**Problem to work on**
Put the rows from the very first line up to and including the line with "Transcribe the sheet" into a JSON list of strings, one string per line, with blank lines left out.

Data entries

* Start *

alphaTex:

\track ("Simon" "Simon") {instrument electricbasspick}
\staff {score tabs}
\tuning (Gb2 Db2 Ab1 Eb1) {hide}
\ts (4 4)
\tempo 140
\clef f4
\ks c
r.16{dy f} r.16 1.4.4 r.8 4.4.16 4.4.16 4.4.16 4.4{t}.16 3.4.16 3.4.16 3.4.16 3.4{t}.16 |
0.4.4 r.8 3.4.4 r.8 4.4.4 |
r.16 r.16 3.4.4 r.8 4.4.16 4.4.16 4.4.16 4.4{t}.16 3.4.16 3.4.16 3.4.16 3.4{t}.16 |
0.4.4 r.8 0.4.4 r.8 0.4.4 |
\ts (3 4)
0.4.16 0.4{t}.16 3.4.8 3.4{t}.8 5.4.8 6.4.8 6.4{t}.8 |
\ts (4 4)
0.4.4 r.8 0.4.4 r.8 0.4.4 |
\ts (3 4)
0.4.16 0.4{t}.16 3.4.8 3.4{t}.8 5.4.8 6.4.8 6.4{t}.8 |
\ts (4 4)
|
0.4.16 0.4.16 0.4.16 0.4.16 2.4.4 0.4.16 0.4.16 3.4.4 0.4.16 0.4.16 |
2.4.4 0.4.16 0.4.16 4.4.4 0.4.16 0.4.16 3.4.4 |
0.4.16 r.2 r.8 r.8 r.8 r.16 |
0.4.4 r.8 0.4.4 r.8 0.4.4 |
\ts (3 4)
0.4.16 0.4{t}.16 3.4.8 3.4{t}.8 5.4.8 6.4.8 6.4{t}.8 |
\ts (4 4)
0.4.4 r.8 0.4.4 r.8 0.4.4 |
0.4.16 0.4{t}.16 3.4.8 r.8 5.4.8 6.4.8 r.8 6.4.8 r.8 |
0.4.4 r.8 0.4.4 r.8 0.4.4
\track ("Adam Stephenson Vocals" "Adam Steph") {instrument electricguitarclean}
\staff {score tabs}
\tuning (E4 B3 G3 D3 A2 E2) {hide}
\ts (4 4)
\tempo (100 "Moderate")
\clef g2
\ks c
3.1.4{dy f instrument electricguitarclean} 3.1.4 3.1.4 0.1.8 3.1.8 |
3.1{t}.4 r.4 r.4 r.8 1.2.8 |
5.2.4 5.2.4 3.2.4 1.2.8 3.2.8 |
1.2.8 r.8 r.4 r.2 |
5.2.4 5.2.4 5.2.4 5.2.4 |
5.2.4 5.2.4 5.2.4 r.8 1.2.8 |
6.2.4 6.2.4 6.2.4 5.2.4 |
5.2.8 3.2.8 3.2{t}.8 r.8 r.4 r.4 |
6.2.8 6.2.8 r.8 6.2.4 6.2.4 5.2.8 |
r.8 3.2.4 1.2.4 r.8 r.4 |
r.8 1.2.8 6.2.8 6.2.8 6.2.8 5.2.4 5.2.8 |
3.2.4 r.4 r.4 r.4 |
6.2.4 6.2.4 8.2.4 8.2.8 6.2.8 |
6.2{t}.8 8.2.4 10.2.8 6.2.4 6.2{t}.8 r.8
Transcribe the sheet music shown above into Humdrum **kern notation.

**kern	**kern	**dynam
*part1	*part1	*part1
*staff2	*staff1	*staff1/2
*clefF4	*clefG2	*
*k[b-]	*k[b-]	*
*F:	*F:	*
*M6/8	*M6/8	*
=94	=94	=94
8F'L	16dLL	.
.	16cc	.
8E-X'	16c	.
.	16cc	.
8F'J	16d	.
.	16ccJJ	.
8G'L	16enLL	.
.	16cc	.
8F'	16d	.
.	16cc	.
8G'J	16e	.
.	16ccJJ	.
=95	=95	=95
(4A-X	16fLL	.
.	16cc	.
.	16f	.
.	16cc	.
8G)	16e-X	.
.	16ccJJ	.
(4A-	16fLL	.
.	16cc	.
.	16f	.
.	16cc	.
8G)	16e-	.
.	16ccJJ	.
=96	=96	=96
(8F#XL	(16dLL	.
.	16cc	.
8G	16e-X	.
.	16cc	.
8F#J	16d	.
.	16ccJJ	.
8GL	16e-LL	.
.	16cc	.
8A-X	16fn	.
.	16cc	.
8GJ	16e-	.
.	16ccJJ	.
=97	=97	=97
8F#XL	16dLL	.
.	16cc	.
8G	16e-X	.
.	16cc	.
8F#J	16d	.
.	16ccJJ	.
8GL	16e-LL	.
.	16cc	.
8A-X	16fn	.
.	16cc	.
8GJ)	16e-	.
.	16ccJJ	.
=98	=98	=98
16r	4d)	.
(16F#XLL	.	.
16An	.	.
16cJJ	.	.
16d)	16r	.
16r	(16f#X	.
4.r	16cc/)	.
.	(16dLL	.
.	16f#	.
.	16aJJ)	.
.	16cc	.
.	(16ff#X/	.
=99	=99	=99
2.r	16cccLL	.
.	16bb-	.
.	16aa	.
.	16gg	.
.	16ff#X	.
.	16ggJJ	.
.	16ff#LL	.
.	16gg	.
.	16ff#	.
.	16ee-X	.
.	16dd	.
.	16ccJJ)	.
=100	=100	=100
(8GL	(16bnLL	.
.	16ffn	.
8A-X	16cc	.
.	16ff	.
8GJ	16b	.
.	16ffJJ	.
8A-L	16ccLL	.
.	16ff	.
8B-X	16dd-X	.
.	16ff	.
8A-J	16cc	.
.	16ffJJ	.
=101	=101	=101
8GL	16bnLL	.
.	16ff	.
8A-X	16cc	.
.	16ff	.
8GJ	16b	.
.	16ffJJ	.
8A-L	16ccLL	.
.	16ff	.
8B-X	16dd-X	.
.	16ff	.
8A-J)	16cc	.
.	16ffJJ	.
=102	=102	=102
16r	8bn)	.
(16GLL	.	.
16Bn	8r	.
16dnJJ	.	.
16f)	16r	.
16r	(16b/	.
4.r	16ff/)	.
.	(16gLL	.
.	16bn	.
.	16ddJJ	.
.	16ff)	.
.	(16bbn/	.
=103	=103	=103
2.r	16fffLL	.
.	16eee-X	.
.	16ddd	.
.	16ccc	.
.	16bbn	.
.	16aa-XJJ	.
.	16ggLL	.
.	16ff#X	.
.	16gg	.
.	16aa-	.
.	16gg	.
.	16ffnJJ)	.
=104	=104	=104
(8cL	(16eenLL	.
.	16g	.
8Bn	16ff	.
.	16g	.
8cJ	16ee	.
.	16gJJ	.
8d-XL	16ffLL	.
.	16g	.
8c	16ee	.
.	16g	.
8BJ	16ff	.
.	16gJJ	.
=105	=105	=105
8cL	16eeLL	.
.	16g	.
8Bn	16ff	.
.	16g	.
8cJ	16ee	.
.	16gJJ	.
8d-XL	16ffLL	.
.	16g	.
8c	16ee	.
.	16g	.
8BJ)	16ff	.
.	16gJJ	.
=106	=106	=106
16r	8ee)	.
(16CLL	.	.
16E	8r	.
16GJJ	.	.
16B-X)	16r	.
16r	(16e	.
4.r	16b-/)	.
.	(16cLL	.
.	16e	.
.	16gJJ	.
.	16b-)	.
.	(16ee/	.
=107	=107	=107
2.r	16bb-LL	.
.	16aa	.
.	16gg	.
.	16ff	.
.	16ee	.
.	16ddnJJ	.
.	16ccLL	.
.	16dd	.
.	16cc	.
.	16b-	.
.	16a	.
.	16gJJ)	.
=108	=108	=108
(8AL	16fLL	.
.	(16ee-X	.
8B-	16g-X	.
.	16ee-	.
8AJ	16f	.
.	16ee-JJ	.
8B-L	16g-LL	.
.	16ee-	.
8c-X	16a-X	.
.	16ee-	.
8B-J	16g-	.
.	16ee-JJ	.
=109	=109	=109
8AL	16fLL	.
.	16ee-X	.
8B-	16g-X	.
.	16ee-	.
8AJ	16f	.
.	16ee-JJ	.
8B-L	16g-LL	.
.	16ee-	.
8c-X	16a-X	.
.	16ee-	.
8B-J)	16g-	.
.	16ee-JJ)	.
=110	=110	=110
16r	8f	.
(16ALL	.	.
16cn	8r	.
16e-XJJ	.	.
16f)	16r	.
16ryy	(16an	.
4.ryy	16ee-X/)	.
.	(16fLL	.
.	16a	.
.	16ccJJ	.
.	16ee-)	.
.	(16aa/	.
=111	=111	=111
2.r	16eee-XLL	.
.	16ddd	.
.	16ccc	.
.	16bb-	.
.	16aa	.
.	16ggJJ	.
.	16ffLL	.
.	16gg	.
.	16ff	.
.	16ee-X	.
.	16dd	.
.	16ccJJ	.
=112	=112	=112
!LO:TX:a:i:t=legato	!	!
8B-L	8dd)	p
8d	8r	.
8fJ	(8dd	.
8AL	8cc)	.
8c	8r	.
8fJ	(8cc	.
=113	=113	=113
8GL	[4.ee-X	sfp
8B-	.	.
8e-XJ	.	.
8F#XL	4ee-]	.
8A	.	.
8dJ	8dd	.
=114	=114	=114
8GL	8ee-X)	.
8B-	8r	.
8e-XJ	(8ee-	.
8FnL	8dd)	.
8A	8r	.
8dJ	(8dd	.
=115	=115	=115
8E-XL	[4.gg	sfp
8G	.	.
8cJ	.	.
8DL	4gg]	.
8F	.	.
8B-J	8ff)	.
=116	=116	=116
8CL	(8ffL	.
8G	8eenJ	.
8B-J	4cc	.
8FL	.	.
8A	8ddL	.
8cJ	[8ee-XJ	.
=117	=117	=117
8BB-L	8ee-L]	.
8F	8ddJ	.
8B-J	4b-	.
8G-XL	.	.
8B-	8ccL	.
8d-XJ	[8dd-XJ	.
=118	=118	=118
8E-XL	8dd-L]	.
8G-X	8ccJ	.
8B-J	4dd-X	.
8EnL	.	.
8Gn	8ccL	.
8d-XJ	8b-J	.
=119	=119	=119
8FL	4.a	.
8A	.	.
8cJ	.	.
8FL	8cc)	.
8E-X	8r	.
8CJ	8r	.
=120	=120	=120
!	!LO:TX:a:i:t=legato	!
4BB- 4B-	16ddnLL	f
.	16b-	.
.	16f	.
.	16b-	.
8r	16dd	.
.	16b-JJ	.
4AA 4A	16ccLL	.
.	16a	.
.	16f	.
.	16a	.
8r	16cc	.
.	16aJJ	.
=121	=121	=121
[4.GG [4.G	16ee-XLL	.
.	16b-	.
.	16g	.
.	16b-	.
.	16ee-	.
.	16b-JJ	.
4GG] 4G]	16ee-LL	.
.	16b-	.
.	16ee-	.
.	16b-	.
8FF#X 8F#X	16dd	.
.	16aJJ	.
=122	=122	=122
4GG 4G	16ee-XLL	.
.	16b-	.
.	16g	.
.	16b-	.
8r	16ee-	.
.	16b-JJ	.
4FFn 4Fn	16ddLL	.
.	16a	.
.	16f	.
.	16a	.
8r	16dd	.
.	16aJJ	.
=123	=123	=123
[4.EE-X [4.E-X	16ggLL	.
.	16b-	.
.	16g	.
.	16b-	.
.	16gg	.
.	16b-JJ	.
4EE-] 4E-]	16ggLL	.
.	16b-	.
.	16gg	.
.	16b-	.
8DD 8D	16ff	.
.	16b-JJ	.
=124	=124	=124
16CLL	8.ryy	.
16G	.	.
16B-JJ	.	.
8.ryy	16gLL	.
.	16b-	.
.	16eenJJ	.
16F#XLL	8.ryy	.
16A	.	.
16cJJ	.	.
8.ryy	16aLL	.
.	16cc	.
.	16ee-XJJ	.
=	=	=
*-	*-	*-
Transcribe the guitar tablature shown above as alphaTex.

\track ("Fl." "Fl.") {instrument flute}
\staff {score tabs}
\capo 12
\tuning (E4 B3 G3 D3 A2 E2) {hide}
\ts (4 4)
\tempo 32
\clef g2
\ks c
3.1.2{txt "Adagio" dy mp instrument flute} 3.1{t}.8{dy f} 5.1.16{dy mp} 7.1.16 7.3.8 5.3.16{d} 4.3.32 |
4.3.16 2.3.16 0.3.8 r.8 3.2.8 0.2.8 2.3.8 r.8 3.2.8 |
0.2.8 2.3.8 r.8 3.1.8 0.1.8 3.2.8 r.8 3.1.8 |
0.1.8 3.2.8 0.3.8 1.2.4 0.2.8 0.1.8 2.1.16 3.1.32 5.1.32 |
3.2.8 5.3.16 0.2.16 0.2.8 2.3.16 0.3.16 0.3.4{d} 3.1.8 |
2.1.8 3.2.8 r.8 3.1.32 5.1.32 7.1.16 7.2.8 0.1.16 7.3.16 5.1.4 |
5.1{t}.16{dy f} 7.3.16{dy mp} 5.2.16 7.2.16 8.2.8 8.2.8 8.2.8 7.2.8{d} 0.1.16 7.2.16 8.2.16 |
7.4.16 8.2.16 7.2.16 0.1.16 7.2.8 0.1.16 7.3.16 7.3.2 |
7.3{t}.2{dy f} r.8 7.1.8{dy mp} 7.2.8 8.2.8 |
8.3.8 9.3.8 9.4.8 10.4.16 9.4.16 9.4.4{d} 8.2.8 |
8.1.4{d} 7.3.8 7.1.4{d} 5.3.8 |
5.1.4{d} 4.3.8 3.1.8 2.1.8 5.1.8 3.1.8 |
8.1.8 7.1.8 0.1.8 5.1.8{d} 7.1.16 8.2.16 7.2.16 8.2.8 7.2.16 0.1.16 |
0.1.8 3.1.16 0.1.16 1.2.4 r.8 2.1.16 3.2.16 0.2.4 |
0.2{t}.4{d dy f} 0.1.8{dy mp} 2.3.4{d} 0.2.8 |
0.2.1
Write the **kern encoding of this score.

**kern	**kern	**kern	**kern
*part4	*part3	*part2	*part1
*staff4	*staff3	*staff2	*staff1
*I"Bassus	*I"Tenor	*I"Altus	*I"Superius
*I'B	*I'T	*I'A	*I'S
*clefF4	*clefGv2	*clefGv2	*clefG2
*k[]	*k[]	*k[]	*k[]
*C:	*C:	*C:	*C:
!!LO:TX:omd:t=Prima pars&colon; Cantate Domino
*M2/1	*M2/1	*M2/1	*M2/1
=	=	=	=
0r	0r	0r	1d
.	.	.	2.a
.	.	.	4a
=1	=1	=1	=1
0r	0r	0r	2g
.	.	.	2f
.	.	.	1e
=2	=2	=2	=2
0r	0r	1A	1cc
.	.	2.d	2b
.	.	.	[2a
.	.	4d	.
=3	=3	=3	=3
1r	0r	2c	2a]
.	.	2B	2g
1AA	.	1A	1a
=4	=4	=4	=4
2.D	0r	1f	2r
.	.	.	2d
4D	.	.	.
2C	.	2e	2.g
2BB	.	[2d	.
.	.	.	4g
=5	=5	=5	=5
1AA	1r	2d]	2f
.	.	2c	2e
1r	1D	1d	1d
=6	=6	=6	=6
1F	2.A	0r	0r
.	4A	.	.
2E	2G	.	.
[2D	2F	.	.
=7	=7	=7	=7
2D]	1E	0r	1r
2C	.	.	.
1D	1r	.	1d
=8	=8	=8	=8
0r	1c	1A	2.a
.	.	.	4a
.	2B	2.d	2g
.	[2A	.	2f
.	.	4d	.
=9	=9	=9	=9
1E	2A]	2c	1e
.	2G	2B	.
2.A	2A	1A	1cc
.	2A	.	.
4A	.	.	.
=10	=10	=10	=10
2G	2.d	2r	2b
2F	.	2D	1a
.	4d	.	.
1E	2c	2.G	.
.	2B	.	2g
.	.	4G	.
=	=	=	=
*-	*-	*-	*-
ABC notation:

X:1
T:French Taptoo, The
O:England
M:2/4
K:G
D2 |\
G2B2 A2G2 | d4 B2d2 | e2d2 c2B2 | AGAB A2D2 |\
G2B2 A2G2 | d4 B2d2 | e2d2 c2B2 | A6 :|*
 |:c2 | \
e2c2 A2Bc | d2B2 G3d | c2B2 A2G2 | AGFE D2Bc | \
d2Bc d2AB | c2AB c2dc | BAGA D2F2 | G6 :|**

* End *

**Task answer**
[
  "alphaTex:",
  "\\track (\"Simon\" \"Simon\") {instrument electricbasspick}",
  "\\staff {score tabs}",
  "\\tuning (Gb2 Db2 Ab1 Eb1) {hide}",
  "\\ts (4 4)",
  "\\tempo 140",
  "\\clef f4",
  "\\ks c",
  "r.16{dy f} r.16 1.4.4 r.8 4.4.16 4.4.16 4.4.16 4.4{t}.16 3.4.16 3.4.16 3.4.16 3.4{t}.16 |",
  "0.4.4 r.8 3.4.4 r.8 4.4.4 |",
  "r.16 r.16 3.4.4 r.8 4.4.16 4.4.16 4.4.16 4.4{t}.16 3.4.16 3.4.16 3.4.16 3.4{t}.16 |",
  "0.4.4 r.8 0.4.4 r.8 0.4.4 |",
  "\\ts (3 4)",
  "0.4.16 0.4{t}.16 3.4.8 3.4{t}.8 5.4.8 6.4.8 6.4{t}.8 |",
  "\\ts (4 4)",
  "0.4.4 r.8 0.4.4 r.8 0.4.4 |",
  "\\ts (3 4)",
  "0.4.16 0.4{t}.16 3.4.8 3.4{t}.8 5.4.8 6.4.8 6.4{t}.8 |",
  "\\ts (4 4)",
  "|",
  "0.4.16 0.4.16 0.4.16 0.4.16 2.4.4 0.4.16 0.4.16 3.4.4 0.4.16 0.4.16 |",
  "2.4.4 0.4.16 0.4.16 4.4.4 0.4.16 0.4.16 3.4.4 |",
  "0.4.16 r.2 r.8 r.8 r.8 r.16 |",
  "0.4.4 r.8 0.4.4 r.8 0.4.4 |",
  "\\ts (3 4)",
  "0.4.16 0.4{t}.16 3.4.8 3.4{t}.8 5.4.8 6.4.8 6.4{t}.8 |",
  "\\ts (4 4)",
  "0.4.4 r.8 0.4.4 r.8 0.4.4 |",
  "0.4.16 0.4{t}.16 3.4.8 r.8 5.4.8 6.4.8 r.8 6.4.8 r.8 |",
  "0.4.4 r.8 0.4.4 r.8 0.4.4",
  "\\track (\"Adam Stephenson Vocals\" \"Adam Steph\") {instrument electricguitarclean}",
  "\\staff {score tabs}",
  "\\tuning (E4 B3 G3 D3 A2 E2) {hide}",
  "\\ts (4 4)",
  "\\tempo (100 \"Moderate\")",
  "\\clef g2",
  "\\ks c",
  "3.1.4{dy f instrument electricguitarclean} 3.1.4 3.1.4 0.1.8 3.1.8 |",
  "3.1{t}.4 r.4 r.4 r.8 1.2.8 |",
  "5.2.4 5.2.4 3.2.4 1.2.8 3.2.8 |",
  "1.2.8 r.8 r.4 r.2 |",
  "5.2.4 5.2.4 5.2.4 5.2.4 |",
  "5.2.4 5.2.4 5.2.4 r.8 1.2.8 |",
  "6.2.4 6.2.4 6.2.4 5.2.4 |",
  "5.2.8 3.2.8 3.2{t}.8 r.8 r.4 r.4 |",
  "6.2.8 6.2.8 r.8 6.2.4 6.2.4 5.2.8 |",
  "r.8 3.2.4 1.2.4 r.8 r.4 |",
  "r.8 1.2.8 6.2.8 6.2.8 6.2.8 5.2.4 5.2.8 |",
  "3.2.4 r.4 r.4 r.4 |",
  "6.2.4 6.2.4 8.2.4 8.2.8 6.2.8 |",
  "6.2{t}.8 8.2.4 10.2.8 6.2.4 6.2{t}.8 r.8",
  "Transcribe the sheet music shown above into Humdrum **kern notation."
]